The Myanmar military responded with a widespread crackdown against nearly all the Rohingya population in the area.
Human Rights Watch claims the atrocities committed by the Myanmar military during the operation "include mass killings, sexual violence, and widespread arson, amount[ing] to crimes against humanity".
The top United Nations human rights official Zeid Ra’ad Al Hussein called it "textbook ethnic cleansing" in a speech in September 2017.
Stranded in Bangladesh
Around 700,000 Rohingya fled into Bangladesh and now live in refugee camps. Most are crowded into makeshift bamboo houses with only plastic sheets to protect them from the elements.
SBS News spoke to Donald Kazungu of Medecines San Frontieres (MSF) in Bangladesh, who was especially worried about the mental health of many of the refugees.
"The mental health problem is exacerbated by various factors; the fear for their security, and all this uncertainty of being unrecognised by both sides," he said.
MSF said it had provided more than 650,000 medical consultations in its 19 health facilities in the camps, but it is not enough.
"No single organisation can provide holistic care. There's still a lot of work to do as we continue with the current services and try to do more.
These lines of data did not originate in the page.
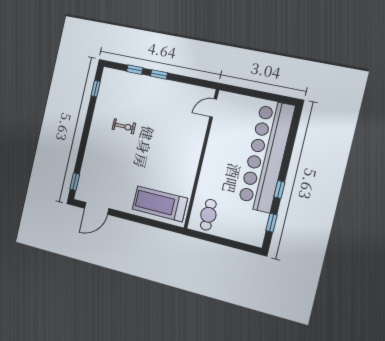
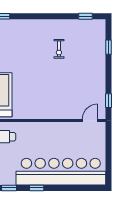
window: (159, 74) -> (108, 101), moved
door: (213, 108) -> (90, 121), hinge flipped

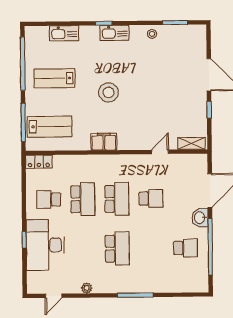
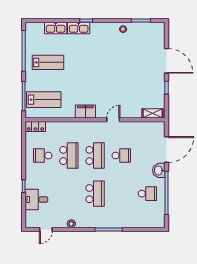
kitchen sink: (114, 33) -> (79, 28), moved
lab bench: (55, 78) -> (48, 62), turned 180
stool: (108, 92) -> (89, 74), removed
door: (160, 152) -> (113, 120), moved
desk: (45, 245) -> (36, 199), width x0.53, depth x0.77

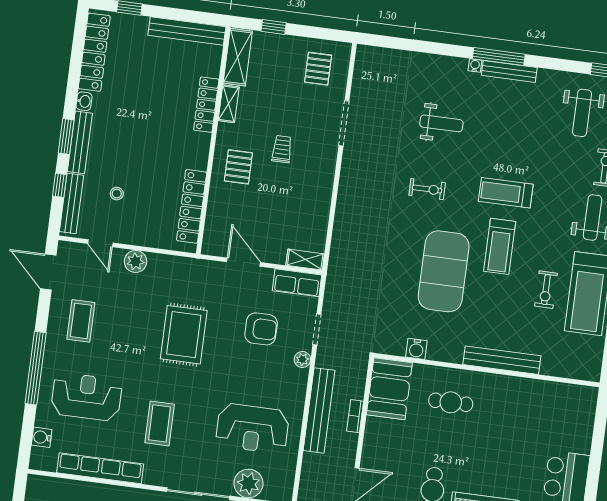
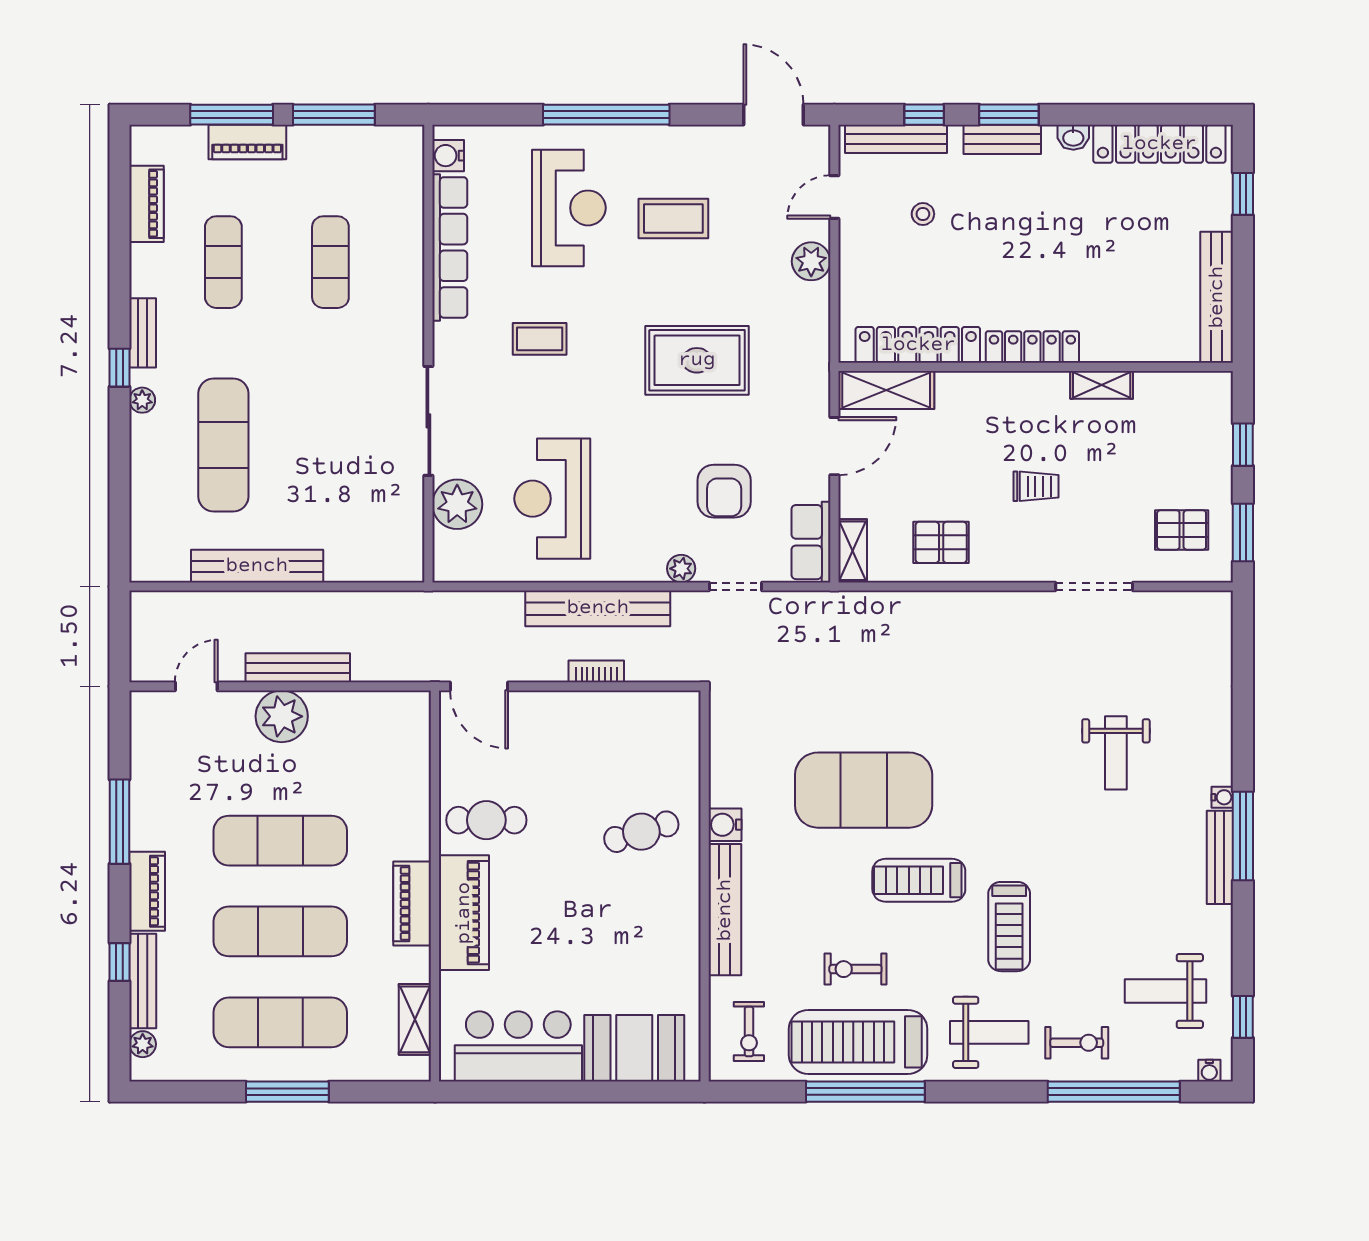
window: (324, 34) -> (1243, 533), added
shelving: (238, 57) -> (886, 390), moved
locker: (206, 105) -> (1032, 347), moved
bench: (80, 142) -> (1002, 139), width x0.73
pallet: (238, 167) -> (941, 542), moved
exercise bike: (427, 189) -> (749, 1031), moved
treadmill: (506, 193) -> (1009, 927), moved, turned 180
door: (48, 272) -> (773, 115), hinge flipped
coffee table: (81, 321) -> (673, 218), moved
water cooler: (416, 349) -> (725, 825), moved
booth: (389, 389) -> (634, 1048), moved
cafe table: (451, 402) -> (641, 832), turned 73
coffee table: (160, 423) -> (540, 339), width x0.73, depth x0.77
water cooler: (42, 437) -> (448, 156), moved, turned -90

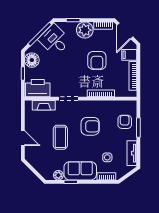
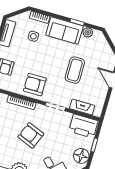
armchair: (97, 60) -> (31, 135), moved, turned -68
armchair: (90, 126) -> (35, 85), moved

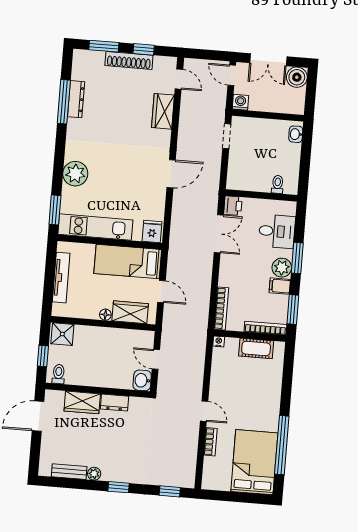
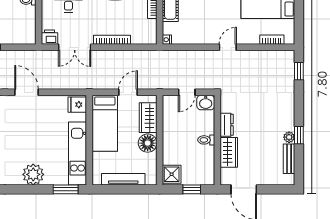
double door: (219, 234) -> (75, 47), swing flipped
bookcase: (221, 308) -> (112, 40), moved
floor lamp: (105, 315) -> (148, 143), width x1.89, depth x1.89
toilet: (59, 374) -> (206, 140), moved
bookcase: (210, 442) -> (272, 40), moved
window: (119, 487) -> (299, 135), moved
It's good to tell the world there's still so much to do for Rohingya people," he said.
A local perspective
Yunus is a Rohingya man who now lives in Melbourne. He left northern Rakhine state eight years ago and told SBS News he suffered at the hands of Myanmar's military.
"Sometimes they ask for money and if you don't have, they beat you and they kick you, they are doing like this for many years," he said.
Yunus's mother convinced him to leave but she stayed behind. Now she, along with several other family members, remain stuck in Bangladesh.
"I'm worried because they have to sleep on the floor, there is cold weather, now it 's rainy season, monsoon, they can't go anywhere, they can't do anything."
He and his family are now the subject of world-first live Instagram documentary She Called Me Red.
A deal was signed between Bangladesh and Myanmar last November and another between the UN and Myanmar in July. They were supposed to safeguard the return of hundreds of thousands of refugees but the UN has refused to comment on details of the deal.
For both Yunus and the hundreds of thousands of Rohingya in Bangladesh, the future remains as uncertain as ever.